**ELENCO ATTIVITÀ:**
**A)** Rispondi in breve a queste domande sul testo dedicato alla popolazione italiana:
(i) Quanti abitanti aveva l'Italia al momento dell'Unità?
(ii) Quanti abitanti contava il Paese nel 1981?
(iii) A quanto scende il dato del primo giorno del 2015 se si contano solo i cittadini italiani?
**B)** Nel testo sulla popolazione italiana, trasforma in un elenco puntato il paragrafo che comincia con "Quando negli anni Cinquanta e Sessanta". Mantieni i fatti principali.
**C)** Prosegui il testo sulla popolazione italiana, cominciando dopo la sua ultima frase.

**SEZIONE TESTO:**
---

Incremento demografico e flussi migratori sono stati due caratteri distintivi dell’Italia sin dalla sua Unità, quando calcolava 26,3 milioni di abitanti. Novant’anni dopo, nel 1951, in occasione del primo censimento dell’Italia repubblicana, la consistenza demografica del nostro Paese raggiungeva quota 47,5 milioni.
Quando negli anni Cinquanta e Sessanta la medicina e la tecnologia sono riuscite con grande sforzo a ridurre la mortalità infantile, giovanile e adulta (e la qualità della vita per gli anziani è migliorata notevolmente), la popolazione è cresciuta a vista d’occhio. Nel 1981 infatti il Paese contava 56,5 milioni di abitanti. A questo punto però sia la mortalità che le nascite si sono fermate. E insieme a loro anche gli espatri. Per vent’anni la popolazione non è più cresciuta, né diminuita. Semplicemente è invecchiata. Finché la clessidra si è capovolta. I flussi migratori hanno invertito la rotta. Se prima gli italiani erano un popolo con la valigia pronta, ora sono il Paese che riceve i migranti.
È solo grazie agli immigrati, infatti, che la popolazione nel primo decennio del XXI secolo è tornata a salire in modo rilevante. Al censimento del 2011 i residenti in Italia hanno superato i 60 milioni. Il primo giorno del 2015 il dato è di 60,8 milioni. Se però escludiamo gli stranieri e prendiamo in considerazione solo i cittadini italiani il dato scende a 55,7 milioni. Meno del censimento del 1981 (=56,5 milioni). Ciò che ci aspetta non è più una popolazione autoctona che semplicemente invecchia, ma che diminuisce e invecchia. Nel 2015 infatti, per la prima volta dopo la seconda guerra mondiale, la popolazione complessiva è diminuita, molto di più delle previsioni di cinque anni fa. Mancano all’appello più di un milione di residenti che si pensava di avere ancora in Italia. Perché? Tanti sono i motivi. Meno ingressi e più uscite (con buona pace della Lega Nord), ma soprattutto un calo delle nascite senza precedenti dall’Unità d’Italia (meno di 500 mila bambini nati in un anno).

---

**INFORMAZIONI:**

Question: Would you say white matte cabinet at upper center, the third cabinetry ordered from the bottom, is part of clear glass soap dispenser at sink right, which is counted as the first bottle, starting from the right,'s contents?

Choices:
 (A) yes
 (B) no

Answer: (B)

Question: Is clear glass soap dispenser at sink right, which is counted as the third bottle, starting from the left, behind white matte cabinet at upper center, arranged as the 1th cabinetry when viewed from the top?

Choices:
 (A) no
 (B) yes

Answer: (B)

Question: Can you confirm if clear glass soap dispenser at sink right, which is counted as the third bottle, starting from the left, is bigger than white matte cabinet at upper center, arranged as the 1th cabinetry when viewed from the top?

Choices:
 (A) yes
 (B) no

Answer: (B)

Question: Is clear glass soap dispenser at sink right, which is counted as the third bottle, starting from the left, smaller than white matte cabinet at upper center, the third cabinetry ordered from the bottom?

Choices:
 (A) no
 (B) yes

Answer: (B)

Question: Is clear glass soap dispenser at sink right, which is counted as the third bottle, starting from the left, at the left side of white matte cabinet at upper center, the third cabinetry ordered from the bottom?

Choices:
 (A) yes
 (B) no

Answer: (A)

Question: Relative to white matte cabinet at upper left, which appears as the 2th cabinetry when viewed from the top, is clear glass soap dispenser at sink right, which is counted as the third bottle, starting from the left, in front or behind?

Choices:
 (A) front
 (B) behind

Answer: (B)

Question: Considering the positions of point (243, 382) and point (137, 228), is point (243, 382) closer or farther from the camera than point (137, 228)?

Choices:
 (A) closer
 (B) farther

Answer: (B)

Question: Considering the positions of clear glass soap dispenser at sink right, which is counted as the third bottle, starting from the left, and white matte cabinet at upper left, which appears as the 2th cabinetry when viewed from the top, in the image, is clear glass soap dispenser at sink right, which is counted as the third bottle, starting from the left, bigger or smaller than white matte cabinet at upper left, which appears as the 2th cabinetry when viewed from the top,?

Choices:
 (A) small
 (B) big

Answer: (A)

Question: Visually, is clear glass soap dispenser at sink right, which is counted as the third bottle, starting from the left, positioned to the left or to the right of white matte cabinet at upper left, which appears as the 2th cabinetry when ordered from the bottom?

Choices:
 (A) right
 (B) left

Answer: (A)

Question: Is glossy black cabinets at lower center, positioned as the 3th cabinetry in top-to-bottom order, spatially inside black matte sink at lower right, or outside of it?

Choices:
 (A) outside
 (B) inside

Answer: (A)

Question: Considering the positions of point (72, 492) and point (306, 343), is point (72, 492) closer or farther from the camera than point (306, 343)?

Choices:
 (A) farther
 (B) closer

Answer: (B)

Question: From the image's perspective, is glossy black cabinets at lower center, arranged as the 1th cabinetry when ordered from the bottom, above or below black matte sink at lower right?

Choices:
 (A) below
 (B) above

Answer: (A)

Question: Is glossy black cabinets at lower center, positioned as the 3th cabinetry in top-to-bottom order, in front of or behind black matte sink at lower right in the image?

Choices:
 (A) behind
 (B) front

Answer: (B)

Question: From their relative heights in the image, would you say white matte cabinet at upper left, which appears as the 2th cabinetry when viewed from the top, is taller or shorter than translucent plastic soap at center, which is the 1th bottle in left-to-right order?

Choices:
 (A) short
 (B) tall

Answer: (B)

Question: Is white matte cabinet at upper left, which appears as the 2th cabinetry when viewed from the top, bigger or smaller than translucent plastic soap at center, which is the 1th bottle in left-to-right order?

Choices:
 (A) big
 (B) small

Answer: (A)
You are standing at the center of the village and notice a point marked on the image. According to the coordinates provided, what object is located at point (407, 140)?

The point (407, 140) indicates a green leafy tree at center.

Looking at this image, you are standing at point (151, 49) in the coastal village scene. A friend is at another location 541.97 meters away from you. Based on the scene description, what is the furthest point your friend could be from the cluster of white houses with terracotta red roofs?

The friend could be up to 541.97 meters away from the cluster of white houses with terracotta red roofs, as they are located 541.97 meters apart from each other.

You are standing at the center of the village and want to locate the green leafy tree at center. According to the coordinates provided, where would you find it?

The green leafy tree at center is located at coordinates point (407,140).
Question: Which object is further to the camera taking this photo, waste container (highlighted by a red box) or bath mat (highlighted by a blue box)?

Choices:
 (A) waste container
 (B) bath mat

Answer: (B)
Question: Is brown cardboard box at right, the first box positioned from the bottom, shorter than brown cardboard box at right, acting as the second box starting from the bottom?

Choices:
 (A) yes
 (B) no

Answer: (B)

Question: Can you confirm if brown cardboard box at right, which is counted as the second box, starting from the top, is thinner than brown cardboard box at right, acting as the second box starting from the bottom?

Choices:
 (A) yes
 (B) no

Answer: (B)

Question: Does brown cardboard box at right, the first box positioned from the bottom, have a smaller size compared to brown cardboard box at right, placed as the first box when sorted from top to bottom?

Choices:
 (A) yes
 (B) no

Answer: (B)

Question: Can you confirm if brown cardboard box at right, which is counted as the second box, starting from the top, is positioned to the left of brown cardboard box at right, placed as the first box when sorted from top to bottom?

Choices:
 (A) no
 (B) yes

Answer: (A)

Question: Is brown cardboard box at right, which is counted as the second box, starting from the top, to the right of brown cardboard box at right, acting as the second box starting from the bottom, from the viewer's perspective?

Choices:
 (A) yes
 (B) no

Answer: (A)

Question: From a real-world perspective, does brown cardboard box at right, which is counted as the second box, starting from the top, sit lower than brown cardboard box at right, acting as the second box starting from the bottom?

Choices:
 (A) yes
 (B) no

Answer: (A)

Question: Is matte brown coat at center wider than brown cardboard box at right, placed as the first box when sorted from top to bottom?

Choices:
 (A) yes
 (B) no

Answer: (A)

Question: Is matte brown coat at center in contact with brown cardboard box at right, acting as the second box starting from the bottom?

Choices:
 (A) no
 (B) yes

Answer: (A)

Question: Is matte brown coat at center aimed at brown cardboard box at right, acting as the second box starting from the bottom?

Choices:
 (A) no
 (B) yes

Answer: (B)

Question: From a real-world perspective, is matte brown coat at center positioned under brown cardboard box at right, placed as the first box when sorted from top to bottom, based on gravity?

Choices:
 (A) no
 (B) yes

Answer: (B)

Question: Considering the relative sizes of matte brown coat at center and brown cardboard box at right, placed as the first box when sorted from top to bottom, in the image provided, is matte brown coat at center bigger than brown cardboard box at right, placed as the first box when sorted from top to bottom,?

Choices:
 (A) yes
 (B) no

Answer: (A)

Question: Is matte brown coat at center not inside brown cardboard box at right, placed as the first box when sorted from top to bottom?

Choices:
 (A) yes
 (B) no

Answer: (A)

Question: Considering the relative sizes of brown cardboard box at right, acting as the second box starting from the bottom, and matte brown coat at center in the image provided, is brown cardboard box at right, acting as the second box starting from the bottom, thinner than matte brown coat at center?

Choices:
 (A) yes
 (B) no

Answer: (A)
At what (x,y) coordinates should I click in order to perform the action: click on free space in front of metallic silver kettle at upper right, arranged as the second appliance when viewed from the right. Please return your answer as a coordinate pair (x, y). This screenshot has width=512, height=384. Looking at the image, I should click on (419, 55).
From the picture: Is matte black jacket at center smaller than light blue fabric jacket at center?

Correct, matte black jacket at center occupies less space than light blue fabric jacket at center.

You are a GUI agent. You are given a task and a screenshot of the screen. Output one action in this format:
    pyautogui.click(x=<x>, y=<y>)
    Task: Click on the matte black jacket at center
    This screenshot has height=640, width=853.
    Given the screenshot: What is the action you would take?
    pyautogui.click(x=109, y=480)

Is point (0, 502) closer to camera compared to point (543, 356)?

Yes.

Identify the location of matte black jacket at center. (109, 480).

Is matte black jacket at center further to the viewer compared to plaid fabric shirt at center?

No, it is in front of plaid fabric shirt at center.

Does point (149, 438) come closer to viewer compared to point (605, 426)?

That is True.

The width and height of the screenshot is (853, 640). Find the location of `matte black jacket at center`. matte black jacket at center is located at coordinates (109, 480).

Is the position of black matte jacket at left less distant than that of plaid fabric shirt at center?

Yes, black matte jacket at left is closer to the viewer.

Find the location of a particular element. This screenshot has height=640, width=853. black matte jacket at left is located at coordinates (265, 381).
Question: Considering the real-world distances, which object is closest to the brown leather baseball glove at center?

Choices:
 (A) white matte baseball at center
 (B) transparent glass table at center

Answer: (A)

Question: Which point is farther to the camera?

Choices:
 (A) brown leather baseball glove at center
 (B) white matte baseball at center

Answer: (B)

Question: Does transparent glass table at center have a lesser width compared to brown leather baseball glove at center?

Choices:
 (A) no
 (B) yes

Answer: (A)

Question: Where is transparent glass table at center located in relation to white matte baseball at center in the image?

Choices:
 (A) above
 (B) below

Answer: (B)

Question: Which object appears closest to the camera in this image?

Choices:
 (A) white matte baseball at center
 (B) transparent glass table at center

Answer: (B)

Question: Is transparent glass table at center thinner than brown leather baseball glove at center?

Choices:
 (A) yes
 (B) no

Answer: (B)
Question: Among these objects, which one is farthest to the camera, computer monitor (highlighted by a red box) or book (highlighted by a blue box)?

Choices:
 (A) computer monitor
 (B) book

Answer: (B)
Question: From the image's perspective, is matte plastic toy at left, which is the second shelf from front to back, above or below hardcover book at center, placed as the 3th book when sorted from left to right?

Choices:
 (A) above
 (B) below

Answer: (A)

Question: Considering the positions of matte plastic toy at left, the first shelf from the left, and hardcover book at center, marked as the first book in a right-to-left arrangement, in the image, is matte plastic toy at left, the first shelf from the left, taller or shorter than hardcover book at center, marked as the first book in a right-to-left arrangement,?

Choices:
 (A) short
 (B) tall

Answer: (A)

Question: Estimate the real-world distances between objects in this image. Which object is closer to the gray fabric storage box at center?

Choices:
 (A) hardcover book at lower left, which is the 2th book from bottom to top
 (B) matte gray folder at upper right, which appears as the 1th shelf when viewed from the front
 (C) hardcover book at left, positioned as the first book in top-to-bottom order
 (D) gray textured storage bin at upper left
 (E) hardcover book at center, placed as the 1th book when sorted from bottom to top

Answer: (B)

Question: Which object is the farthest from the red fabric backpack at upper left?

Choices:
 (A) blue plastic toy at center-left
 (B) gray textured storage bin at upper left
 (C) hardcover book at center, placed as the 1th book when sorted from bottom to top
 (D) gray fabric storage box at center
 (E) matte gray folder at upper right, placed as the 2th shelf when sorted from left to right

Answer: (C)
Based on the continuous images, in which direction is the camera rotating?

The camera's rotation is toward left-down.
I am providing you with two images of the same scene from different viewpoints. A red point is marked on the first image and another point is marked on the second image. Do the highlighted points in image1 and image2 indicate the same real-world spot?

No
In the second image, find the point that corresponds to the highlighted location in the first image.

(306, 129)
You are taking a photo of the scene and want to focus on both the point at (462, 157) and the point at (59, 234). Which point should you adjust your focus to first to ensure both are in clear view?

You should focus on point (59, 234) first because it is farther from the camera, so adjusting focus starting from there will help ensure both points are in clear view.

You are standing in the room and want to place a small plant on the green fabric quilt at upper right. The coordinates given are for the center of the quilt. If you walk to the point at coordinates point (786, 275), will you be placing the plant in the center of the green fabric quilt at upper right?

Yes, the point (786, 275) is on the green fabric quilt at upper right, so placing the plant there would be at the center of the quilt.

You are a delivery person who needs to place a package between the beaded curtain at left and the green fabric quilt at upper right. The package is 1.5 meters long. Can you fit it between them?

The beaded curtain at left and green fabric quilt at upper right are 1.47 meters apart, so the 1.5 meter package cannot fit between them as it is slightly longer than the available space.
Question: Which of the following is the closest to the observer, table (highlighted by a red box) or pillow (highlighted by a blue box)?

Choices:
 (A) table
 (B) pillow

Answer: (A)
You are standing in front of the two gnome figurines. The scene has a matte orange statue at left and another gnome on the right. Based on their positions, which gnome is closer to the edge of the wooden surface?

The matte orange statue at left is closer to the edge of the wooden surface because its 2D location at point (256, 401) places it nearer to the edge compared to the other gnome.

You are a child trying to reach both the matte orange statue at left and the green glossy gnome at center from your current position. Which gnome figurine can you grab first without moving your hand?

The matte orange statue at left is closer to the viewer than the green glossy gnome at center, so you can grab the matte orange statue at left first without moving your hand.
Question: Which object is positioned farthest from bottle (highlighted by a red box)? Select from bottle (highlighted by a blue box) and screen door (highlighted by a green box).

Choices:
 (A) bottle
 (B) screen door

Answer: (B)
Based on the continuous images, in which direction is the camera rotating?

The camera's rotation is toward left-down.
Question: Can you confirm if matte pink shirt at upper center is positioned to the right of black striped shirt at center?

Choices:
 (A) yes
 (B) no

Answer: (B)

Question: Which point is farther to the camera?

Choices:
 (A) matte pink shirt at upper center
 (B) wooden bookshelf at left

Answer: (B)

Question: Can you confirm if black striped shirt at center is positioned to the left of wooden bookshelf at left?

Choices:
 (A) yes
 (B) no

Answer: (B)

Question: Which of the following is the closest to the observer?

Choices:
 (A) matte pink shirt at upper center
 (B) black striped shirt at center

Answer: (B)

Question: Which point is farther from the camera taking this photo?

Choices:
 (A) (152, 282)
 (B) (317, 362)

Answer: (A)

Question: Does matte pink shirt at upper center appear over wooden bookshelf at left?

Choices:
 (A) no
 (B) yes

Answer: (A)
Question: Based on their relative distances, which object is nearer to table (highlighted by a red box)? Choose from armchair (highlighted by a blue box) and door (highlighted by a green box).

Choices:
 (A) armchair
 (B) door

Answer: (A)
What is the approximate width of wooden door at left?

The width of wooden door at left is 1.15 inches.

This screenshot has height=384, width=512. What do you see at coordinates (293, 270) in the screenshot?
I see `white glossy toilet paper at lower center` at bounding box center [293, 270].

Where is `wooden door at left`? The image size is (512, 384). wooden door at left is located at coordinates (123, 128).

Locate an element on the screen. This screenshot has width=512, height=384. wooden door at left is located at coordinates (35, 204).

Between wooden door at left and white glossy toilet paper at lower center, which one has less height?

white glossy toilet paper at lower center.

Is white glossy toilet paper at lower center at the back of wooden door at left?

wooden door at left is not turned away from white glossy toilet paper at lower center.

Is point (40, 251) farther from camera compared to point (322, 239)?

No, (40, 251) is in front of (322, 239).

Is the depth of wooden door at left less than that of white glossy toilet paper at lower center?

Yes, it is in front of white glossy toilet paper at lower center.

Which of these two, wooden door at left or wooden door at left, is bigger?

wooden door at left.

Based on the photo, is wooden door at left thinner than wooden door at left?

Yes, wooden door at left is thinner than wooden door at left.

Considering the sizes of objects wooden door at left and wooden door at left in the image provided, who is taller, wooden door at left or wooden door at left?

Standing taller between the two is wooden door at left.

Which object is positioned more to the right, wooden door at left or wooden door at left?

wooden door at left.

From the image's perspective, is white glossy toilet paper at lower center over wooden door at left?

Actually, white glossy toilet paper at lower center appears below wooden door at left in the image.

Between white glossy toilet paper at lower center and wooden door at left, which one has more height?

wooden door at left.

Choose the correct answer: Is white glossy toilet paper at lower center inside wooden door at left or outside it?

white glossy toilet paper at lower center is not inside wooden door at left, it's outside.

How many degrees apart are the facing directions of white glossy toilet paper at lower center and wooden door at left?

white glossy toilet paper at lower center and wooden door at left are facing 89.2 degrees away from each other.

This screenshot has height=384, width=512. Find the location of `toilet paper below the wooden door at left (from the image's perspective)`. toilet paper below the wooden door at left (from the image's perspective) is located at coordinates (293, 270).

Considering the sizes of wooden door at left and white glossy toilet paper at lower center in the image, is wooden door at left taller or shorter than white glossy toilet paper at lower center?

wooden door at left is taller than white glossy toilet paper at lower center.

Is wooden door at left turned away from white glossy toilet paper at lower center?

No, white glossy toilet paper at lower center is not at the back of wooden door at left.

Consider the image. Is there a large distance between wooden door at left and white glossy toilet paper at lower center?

---

**RISULTATI PER ATTIVITÀ:**
**A)**
(i) 26,3 milioni.
(ii) 56,5 milioni.
(iii) 55,7 milioni.

**B)**
- Negli anni Cinquanta e Sessanta medicina e tecnologia riducono la mortalità infantile, giovanile e adulta e migliorano la vita degli anziani, quindi la popolazione cresce rapidamente.
- Nel 1981 il Paese conta 56,5 milioni di abitanti.
- Poi si fermano mortalità, nascite ed espatri.
- Per vent'anni la popolazione non cresce né diminuisce, ma invecchia.
- I flussi migratori cambiano direzione: gli italiani, prima pronti a partire, ora vivono in un Paese che accoglie i migranti.

**C)**
Alla fine degli anni Settanta in Italia il numero medio di figli per donna è sceso sotto la soglia di due. Da quel momento le generazioni dei figli sono inevitabilmente meno consistenti di quelle dei genitori. Questo porta con sé conseguenze economiche e sociali gravi (impoverimento, insostenibilità fiscale, vuoti nel sistema pensionistico…). In compenso però abbiamo riempito la nostra società di figli unici, adorati, coccolati, viziati e contesi tra genitori, nonni, zii e baby sitter. Passiamo ore e ore a leggere manuali e libri di puericultura per educare e crescere quell’unico figlio, come un germoglio in mezzo a un bosco vuoto e arido. Meno figli e più giocattoli, molti più giocattoli. Così tanti che sarebbero stati eccessivi anche per le famiglie numerose degli anni Cinquanta che quando si mettevano a tavola apparecchiavano per quindici. E abbiamo riempito la nostra società anche di tanti problemi inutili: l’età giusta per diventare genitori, il contratto a tempo indeterminato e quindi il mutuo per un casa più giusta per accogliere un figlio, la tata madrelingua che insegni l’inglese mentre i genitori sono al lavoro… Forse è giusto che ci estinguiamo.